The Minneapolis Police Department did not immediately respond to requests for comment on Tirado’s condition.

The photo Linda Tirado featured in her viral 2013 piece for HuffPost.
The photo Linda Tirado featured in her viral 2013 piece for HuffPost. Courtesy Linda Tirado

When the shooting drew worldwide media attention in 2020, the photojournalist called on the people outraged on her behalf to turn their ire toward the systemic racism she was covering when police shot her.

“I will not regain sight in my left eye. I will need more surgeries. But I have not been crying for my lost vision; rather, it feels as though my body is reacting to what is happening to my country,” she wrote for The New Republic.

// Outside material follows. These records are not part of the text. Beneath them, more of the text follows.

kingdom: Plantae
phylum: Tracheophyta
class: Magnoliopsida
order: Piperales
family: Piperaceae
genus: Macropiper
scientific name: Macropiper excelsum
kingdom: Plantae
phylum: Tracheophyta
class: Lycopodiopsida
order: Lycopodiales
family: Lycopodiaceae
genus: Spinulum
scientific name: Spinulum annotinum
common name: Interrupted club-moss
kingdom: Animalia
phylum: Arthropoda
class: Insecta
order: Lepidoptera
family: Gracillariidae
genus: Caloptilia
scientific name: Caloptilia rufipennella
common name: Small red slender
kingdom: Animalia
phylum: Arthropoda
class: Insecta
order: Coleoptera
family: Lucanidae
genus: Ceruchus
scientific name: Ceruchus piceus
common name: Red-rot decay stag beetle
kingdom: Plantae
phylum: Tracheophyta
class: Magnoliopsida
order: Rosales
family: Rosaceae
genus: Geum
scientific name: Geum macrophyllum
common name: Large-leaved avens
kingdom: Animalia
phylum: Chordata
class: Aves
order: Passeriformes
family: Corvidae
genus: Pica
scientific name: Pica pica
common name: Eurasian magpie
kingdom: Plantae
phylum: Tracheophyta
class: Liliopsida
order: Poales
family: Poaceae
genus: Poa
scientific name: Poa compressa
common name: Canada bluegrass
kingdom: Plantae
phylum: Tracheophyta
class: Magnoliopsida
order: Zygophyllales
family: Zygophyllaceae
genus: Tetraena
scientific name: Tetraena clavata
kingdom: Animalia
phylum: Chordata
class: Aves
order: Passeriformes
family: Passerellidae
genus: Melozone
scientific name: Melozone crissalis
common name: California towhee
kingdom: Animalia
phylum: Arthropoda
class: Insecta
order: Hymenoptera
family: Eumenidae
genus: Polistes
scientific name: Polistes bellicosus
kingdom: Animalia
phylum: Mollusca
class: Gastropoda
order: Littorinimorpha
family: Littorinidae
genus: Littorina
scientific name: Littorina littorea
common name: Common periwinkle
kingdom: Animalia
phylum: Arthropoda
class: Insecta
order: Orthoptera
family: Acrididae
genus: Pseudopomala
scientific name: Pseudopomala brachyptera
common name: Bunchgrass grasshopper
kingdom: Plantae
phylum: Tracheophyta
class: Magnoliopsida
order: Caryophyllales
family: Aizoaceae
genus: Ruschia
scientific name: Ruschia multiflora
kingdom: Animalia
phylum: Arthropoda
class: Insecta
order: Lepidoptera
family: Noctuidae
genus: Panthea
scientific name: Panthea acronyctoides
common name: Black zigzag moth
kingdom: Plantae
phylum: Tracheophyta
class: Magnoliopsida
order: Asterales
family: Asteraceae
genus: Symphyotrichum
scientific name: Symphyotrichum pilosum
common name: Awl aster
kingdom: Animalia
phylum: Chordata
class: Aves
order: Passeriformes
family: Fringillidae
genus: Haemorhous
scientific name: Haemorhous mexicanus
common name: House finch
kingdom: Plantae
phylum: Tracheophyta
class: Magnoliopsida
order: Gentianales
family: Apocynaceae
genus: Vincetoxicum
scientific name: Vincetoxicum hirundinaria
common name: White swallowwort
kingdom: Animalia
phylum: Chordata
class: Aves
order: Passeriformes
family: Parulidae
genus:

“I have lost half of my vision, but I lack no clarity: There can be no peace without justice, and no justice without full-throated, damningly righteous anger,” she continued. “I am asked over and over again why are people burning and looting, and I wonder what anyone thinks they would do if they spent their whole lives being told they were lesser than and not equal, and then one day they woke up to a police state.”

Tirado also contributed to HuffPost in 2013 and 2014. A piece she wrote entitled “This Is Why Poor People’s Bad Decisions Make Perfect Sense” went viral, and the discussion it sparked about poverty and pregnancy remains relevant today as GOP lawmakers slash access to reproductive care and skewer women’s decision-making. In a follow-up piece, she referred to herself as “the woman who accidentally explained poverty to the nation.”

The National Press Club honored Tirado with its John Aubuchon Press Freedom Award in 2020 following her shooting.

A $600,000 settlement she received from the Minneapolis Police Department was largely absorbed by her medical bills, which continue to accrue, the National Press Club said, and her inability to work or earn an income following the shooting has put immense financial pressure on her family.